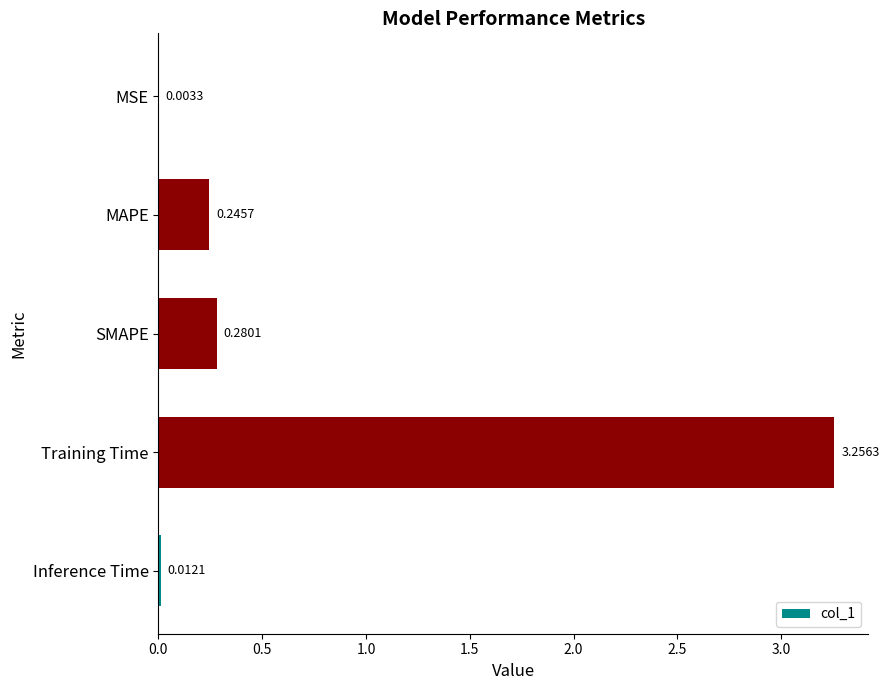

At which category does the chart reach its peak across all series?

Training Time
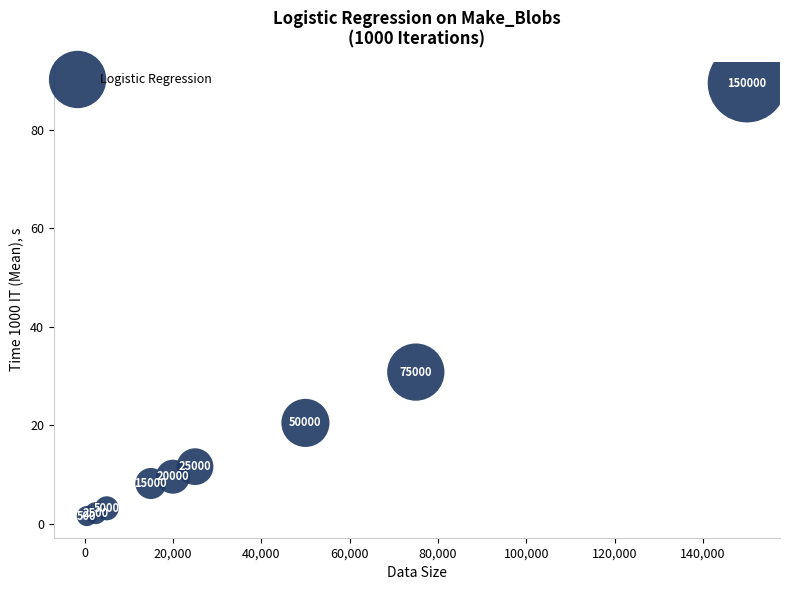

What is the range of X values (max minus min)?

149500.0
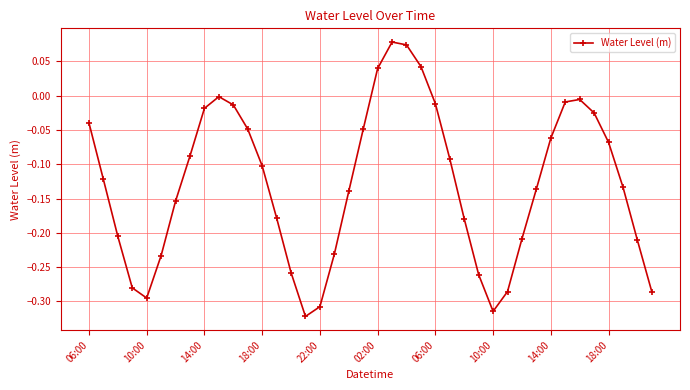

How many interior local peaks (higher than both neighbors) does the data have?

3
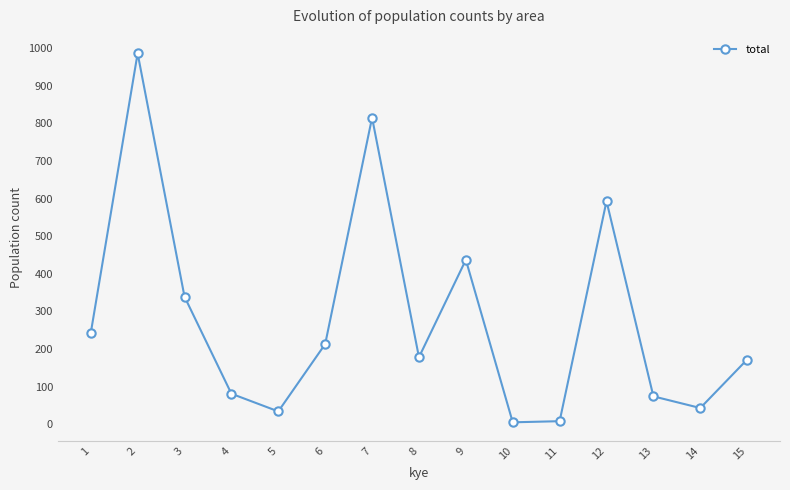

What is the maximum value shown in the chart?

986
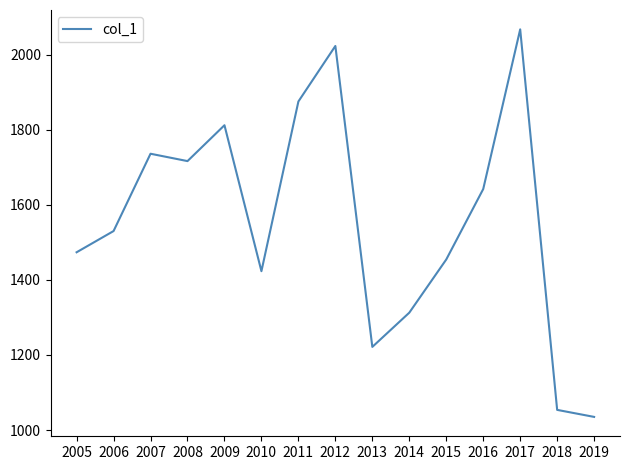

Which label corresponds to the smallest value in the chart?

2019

● ● ● ● ● ● ●

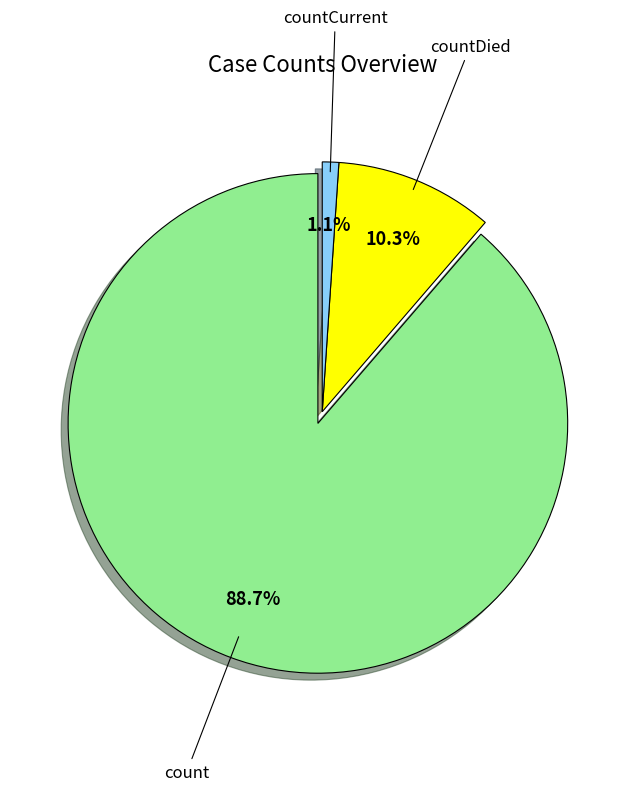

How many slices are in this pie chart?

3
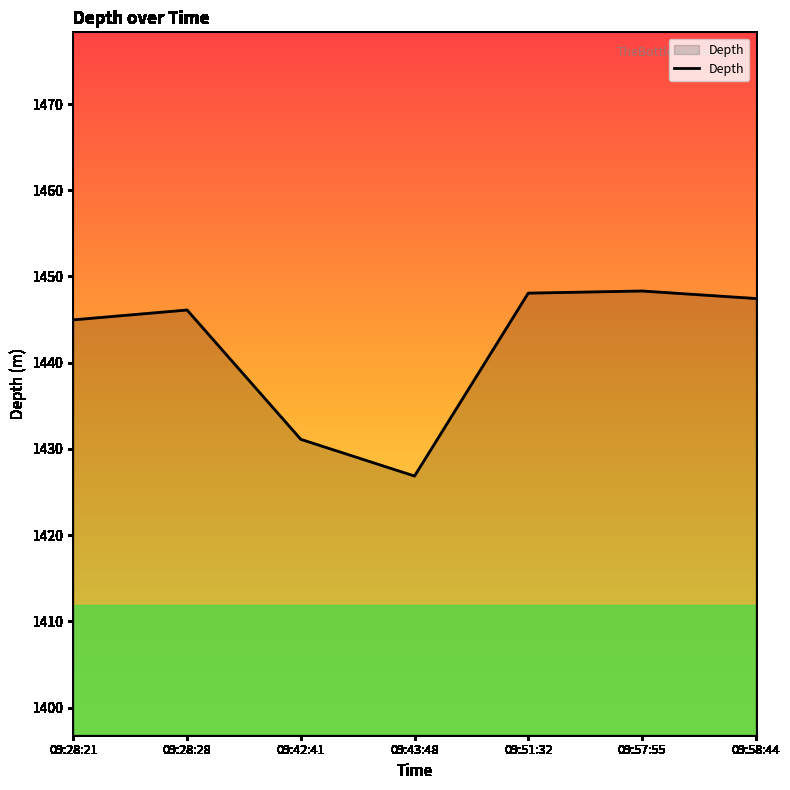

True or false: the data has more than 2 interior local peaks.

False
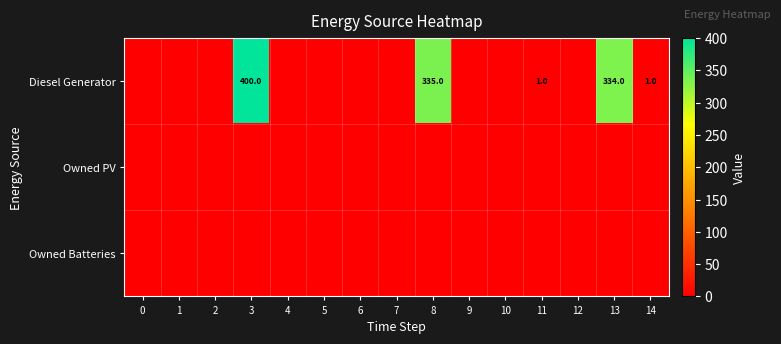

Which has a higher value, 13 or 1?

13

● ● ● ● ● ● ●

→ Cosa si chiede:
Individua nelle voci tutte le righe che contengono la parola "local" e copiale. Le maiuscole e le minuscole contano.

→ Soluzione:
How many interior local peaks (higher than both neighbors) does the data have?
True or false: the data has more than 2 interior local peaks.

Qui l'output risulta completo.